Excerpt provided:
++++++++++++++++++++

Mashal-e-khu’er

The luxury of time was the beauty of our childhood. We were not couch potatoes, but free as birds having liberty to perch on high or low branch and sing our songs like a nightingale. We had freedom of Iqbal’s hawk to fly  unimpeded high in skies at our sweet will. ‘To have a happy childhood is the luckiest   that can happen in one’s life. That way our whole generation despite being born and brought up in the thick of the resistance movement were luckier than the contemporary generation.  Then, my mother would not have heart in her mouth, if I did   not return home before dusk from the play field or did not make in time to my home after the school- that was true about every one of us- my siblings, schoolmates and friends.

++++++++++++++++++++

(Chart understanding data)

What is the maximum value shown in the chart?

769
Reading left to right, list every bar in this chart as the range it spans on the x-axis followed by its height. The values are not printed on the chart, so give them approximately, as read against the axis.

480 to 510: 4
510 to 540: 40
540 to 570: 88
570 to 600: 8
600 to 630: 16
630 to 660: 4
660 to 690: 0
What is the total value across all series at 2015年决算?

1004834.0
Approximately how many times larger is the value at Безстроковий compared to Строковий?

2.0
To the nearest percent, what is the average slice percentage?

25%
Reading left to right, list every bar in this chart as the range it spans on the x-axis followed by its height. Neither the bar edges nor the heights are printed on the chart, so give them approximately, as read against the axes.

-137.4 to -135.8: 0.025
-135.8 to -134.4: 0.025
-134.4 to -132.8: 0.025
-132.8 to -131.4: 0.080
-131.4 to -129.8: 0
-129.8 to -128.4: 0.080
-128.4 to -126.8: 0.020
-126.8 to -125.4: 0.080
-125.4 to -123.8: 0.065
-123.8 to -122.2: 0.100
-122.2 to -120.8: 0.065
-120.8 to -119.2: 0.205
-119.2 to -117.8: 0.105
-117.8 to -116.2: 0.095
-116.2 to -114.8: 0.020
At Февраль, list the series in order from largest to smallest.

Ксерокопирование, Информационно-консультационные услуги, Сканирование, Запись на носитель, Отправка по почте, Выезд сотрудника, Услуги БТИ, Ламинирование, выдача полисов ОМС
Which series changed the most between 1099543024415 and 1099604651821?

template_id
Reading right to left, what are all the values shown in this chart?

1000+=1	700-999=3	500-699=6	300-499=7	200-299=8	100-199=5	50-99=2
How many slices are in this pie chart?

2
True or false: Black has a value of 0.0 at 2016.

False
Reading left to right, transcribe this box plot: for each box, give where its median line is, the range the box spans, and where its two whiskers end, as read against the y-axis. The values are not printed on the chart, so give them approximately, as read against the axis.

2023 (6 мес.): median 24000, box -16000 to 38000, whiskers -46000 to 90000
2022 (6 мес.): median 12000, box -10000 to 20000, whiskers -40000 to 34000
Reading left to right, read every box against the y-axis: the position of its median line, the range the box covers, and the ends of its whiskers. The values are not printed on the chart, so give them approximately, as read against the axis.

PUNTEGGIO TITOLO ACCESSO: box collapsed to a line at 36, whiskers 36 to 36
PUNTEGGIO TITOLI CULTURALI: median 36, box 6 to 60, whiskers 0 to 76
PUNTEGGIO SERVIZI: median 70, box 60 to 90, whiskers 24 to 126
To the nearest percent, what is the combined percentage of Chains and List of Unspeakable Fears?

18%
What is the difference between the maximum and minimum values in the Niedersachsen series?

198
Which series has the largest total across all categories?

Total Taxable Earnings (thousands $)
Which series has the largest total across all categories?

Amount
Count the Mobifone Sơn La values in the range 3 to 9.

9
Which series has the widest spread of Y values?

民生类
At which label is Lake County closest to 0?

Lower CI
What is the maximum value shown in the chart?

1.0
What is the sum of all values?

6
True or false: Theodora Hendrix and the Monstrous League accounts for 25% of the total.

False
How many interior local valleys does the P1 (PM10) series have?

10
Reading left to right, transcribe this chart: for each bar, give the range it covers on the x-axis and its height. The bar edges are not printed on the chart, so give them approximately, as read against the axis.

++++++++++++++++++++

Task list:
• A. Using the passage on childhood, say whether each statement agrees with it, and support each yes or no with the deciding words of the passage quoted exactly: (i) The writer's generation was born and raised during the resistance movement. (ii) The writer and the other children were couch potatoes. (iii) The writer's mother was gripped by fear if the writer did not come home before dusk.
• B. Change "childhood" to "youth" in the part of the passage on childhood that opens with the words containing "Mashal-e-khu’er" and closes with "schoolmates and friends.", and give that part again.

Task results:
• A.
(i) Yes: "born and brought up in the thick of the resistance movement"
(ii) No: "We were not couch potatoes"
(iii) No: "my mother would not have heart in her mouth"

• B.
Mashal-e-khu’er

The luxury of time was the beauty of our youth. We were not couch potatoes, but free as birds having liberty to perch on high or low branch and sing our songs like a nightingale. We had freedom of Iqbal’s hawk to fly  unimpeded high in skies at our sweet will. ‘To have a happy youth is the luckiest   that can happen in one’s life. That way our whole generation despite being born and brought up in the thick of the resistance movement were luckier than the contemporary generation.  Then, my mother would not have heart in her mouth, if I did   not return home before dusk from the play field or did not make in time to my home after the school- that was true about every one of us- my siblings, schoolmates and friends.